A justificativa de apenas autorizar cursos de medicina em locais considerados prioritários pode abrir um perigoso precedente em outros cursos de graduação.

“Matar um homem para salvar o mundo não é atuar para o bem do mundo. Imolar-se a si mesmo, eis o que é agir bem.”

Confúcio

Recentemente o Governo Federal editou a Medida Provisória (MP) n.º 621, de 8 de julho de 2013, que institui o “Programa Mais Médicos” para o Brasil cujo objeto principal é a implementação de política pública voltada ao desenvolvimento da área médica em regiões defasadas dos provimentos mais básicos de saúde. O programa propõe a adoção de novos paradigmas para o avanço da saúde pública nacional, incluindo a criação de novas instituições de medicina e a formação elevada de médicos em áreas consideradas contingentes. Imbuído desse pretexto, a Medida Provisória traçou um novo marco regulatório para a autorização de cursos de medicina, o qual é totalmente diverso de todos os outros cursos no Brasil.

Como é cediço, o Decreto nº 5.773, de 9 de maio de 2006, que dispõe sobre o exercício das funções de regulação, supervisão e avaliação das instituições de educação superior, servia de referencial regulatório para os processos de autorização dos cursos de graduação médica no país. A partir de julho de 2013, porém, dadas as alterações propostas pela MP n.º 621/2013, referido curso passou a ser uma excepcionalidade dentre as demais graduações, não sendo mais abalizado pelo decreto acima, conforme será explicado adiante.

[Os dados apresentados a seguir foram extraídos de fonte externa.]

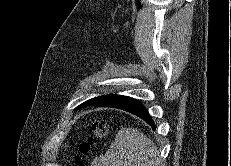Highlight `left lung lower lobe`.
Instances as JSON below:
<instances>
[{"mask_svg": "<svg viewBox=\"0 0 231 166\" xmlns=\"http://www.w3.org/2000/svg\"><path fill=\"white\" fill-rule=\"evenodd\" d=\"M90 106L122 109L140 117L148 124H150L154 129L156 128L155 123L153 122L151 116L149 115L143 104L140 101L131 97L117 94H107L104 96H99L90 104Z\"/></svg>", "mask_w": 231, "mask_h": 166, "instance_id": "obj_1", "label": "left lung lower lobe"}]
</instances>
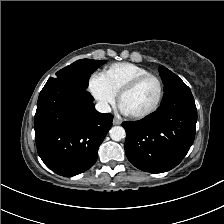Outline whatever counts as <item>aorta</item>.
Listing matches in <instances>:
<instances>
[{
    "instance_id": "aorta-1",
    "label": "aorta",
    "mask_w": 224,
    "mask_h": 224,
    "mask_svg": "<svg viewBox=\"0 0 224 224\" xmlns=\"http://www.w3.org/2000/svg\"><path fill=\"white\" fill-rule=\"evenodd\" d=\"M110 138L114 141H120L125 138L126 133L123 127L114 126L109 131Z\"/></svg>"
}]
</instances>
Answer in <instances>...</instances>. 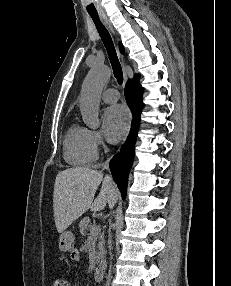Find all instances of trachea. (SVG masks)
I'll return each mask as SVG.
<instances>
[{
  "label": "trachea",
  "instance_id": "1",
  "mask_svg": "<svg viewBox=\"0 0 231 286\" xmlns=\"http://www.w3.org/2000/svg\"><path fill=\"white\" fill-rule=\"evenodd\" d=\"M91 18L93 19L96 28L99 32V35L104 43V46L107 50L109 60L113 69V74L114 77L116 78L117 82L121 85L123 83V72H122V67L119 62V59L117 57V53L112 41V38L107 31V29L104 27V25L101 23L98 14H91L89 13Z\"/></svg>",
  "mask_w": 231,
  "mask_h": 286
}]
</instances>
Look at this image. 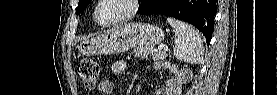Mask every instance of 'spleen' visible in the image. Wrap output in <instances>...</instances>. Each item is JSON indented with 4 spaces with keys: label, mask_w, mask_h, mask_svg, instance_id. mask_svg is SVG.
Instances as JSON below:
<instances>
[{
    "label": "spleen",
    "mask_w": 277,
    "mask_h": 95,
    "mask_svg": "<svg viewBox=\"0 0 277 95\" xmlns=\"http://www.w3.org/2000/svg\"><path fill=\"white\" fill-rule=\"evenodd\" d=\"M167 22L175 33L174 56L186 63H200L204 49L198 32L189 24L174 18H167Z\"/></svg>",
    "instance_id": "3e777b00"
}]
</instances>
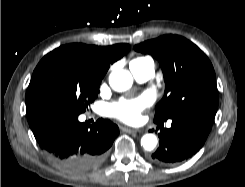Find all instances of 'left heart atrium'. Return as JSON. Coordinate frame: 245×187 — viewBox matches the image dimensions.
<instances>
[{
    "label": "left heart atrium",
    "mask_w": 245,
    "mask_h": 187,
    "mask_svg": "<svg viewBox=\"0 0 245 187\" xmlns=\"http://www.w3.org/2000/svg\"><path fill=\"white\" fill-rule=\"evenodd\" d=\"M151 104L147 95L135 99H121L109 106V113L127 123H135L140 119L142 111Z\"/></svg>",
    "instance_id": "obj_1"
}]
</instances>
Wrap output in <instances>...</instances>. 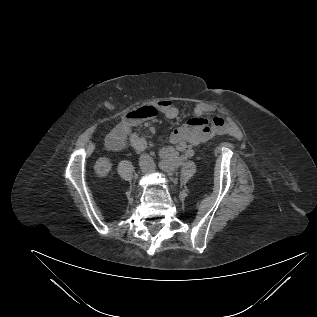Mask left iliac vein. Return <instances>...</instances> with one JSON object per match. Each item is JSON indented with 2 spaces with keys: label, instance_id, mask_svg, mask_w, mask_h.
Returning a JSON list of instances; mask_svg holds the SVG:
<instances>
[{
  "label": "left iliac vein",
  "instance_id": "4c4485c4",
  "mask_svg": "<svg viewBox=\"0 0 317 317\" xmlns=\"http://www.w3.org/2000/svg\"><path fill=\"white\" fill-rule=\"evenodd\" d=\"M172 164L175 165V162H172ZM168 172L171 173V172H172V169H171V168H168Z\"/></svg>",
  "mask_w": 317,
  "mask_h": 317
}]
</instances>
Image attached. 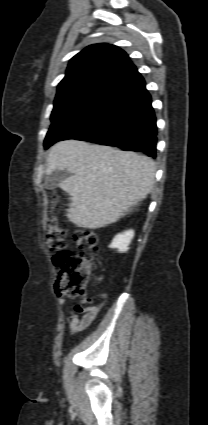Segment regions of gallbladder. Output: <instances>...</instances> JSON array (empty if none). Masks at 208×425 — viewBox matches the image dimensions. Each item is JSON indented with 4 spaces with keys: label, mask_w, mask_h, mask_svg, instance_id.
Returning <instances> with one entry per match:
<instances>
[{
    "label": "gallbladder",
    "mask_w": 208,
    "mask_h": 425,
    "mask_svg": "<svg viewBox=\"0 0 208 425\" xmlns=\"http://www.w3.org/2000/svg\"><path fill=\"white\" fill-rule=\"evenodd\" d=\"M69 176V173L63 170H55L50 175L47 176L45 180L46 189H55L61 185Z\"/></svg>",
    "instance_id": "1"
}]
</instances>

Precedentemente, desde que observadas normas gerais da educação nacional e mediante autorização e avaliação de qualidade pelo Poder Público, os cursos de medicina dependiam somente da iniciativa privada para que fossem estabelecidos. Ou seja, o Ministério da Educação, por meio sua Secretaria de Regulação e Supervisão da Educação Superior (SERES), distribuía entre esses as funções de regulação do referido curso. O fluxo normal do processo para autorização do curso de medicina perpassava pelo caminho normal disciplinado pelo Decreto n.º 5.773, de 2006[1], rendendo observância à manifestação, teoricamente não vinculativa, do Conselho Federal de Medicina, previamente à autorização pelo Ministério da Educação. Esse era o procedimento até então utilizado.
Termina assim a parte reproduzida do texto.